One of the enduring myths is that China now has so much money that it could buy the whole world if it wanted to - we'll see why this isn't quite the case in this series

It also seems to be an area which causes much confusion amongst the expatriate community here, and I wonder if it’s because they took the media reporting from back home at face value and screamed; “I’m going to be rich! So I’m heading to China!” before throwing all their worldly possessions in a suitcase and arriving in a country where they have no marketable skills, no real money to invest and are convinced that a career as an illegal alien (e.g. they have no residency visa or right to work in China) teaching English will suddenly spring board them into Bill Gates territory.

Of course that’s a hideous sweeping generalisation and many fine people teach English here too but it does seem to apply to much of the folk I see passing through Shenzhen, and much more so to those Westerners working in the interior of China.

I’d like to place some of the blame for this at the door of the New York Times, which ran an overly enthusiastic piece from a guy teaching at Tianjin University, exhorting the opportunities in China – despite his own Ivy league education sending him overseas to earn less than $3,000 a month at a premier educational institute here. But I can’t blame them because that was only two months ago and most of the delusional group arrived way before the article was published, though I’m sure that many others will turn up soon based on this exciting salary opportunity. They’re going to be disappointed in the main, China pays well qualified professional teachers a living wage – those without degrees or even an ESL qualification tend to find that they’re not going to make as much as they would in McD’s back home – though I’ll admit the money goes a bit further here.

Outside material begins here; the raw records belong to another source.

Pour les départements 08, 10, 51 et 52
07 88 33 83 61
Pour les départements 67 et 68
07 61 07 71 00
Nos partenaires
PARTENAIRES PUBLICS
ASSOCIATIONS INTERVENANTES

But enough about English teachers – this is about the economy, though as we’ll probably see at some point in the series they have an impact on the economy here too.

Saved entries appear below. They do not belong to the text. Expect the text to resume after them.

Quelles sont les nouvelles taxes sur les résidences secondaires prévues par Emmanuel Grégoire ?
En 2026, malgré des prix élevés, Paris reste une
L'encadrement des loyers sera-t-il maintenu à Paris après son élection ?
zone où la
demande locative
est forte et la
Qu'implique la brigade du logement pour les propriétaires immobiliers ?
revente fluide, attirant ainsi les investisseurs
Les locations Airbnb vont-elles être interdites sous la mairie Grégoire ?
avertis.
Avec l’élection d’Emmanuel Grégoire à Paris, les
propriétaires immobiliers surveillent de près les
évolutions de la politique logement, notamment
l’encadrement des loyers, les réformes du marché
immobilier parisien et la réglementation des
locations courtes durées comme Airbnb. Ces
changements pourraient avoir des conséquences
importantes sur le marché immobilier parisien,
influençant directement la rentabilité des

What I’m going to start with tomorrow is a look at the big number, “China is the world’s second biggest economy and will soon overtake the United States as the biggest on earth!” (normally other writers feel a need to use more exclamation marks than that – you should stop reading anything these people write as it’s a crime against the eye and not in the remotest bit useful for emphasis).

We'll also see why Chinese people probably aren't stealing jobs from your country - unless of course your job was to eat metal objects like this chap - in which case - he wins.

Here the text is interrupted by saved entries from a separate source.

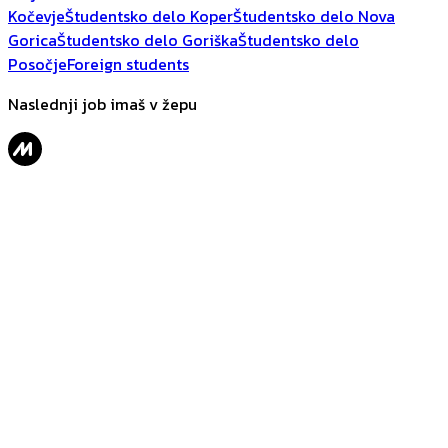
Kočevje
Študentsko delo Koper
Študentsko delo Nova
Gorica
Študentsko delo Goriška
Študentsko delo
Posočje
Foreign students
Naslednji job imaš v žepu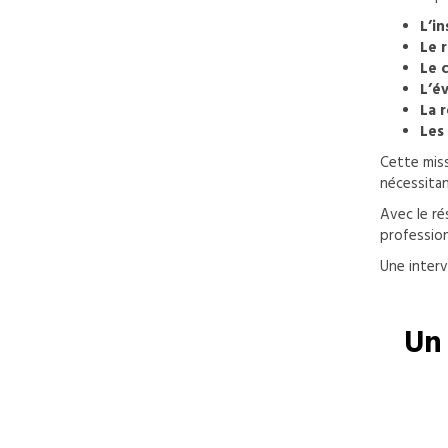
L’i
Le 
Le 
L’é
La 
Les 
Cette miss
nécessitan
Avec le r
profession
Une interv
Un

And why that doesn’t mean that China hasn’t suddenly become a land of milk and honey for unskilled Westerners (or even in many cases for highly skilled Westerners), and why it shouldn’t scare people as much as it seems to do, and why for the average Chinese person this still isn’t much to celebrate but it is better than nothing.

There will definitely be some numbers tomorrow (including the big number) but I promise to keep them to a minimum, partly because it’s hard to type complex calculations in WordPress but mainly because I know they send most people to sleep. So until then dear readers, I bid you good night.

P.S. Shards of China is still going to be here everyday, apologies if I gave the impression otherwise in yesterday’s post.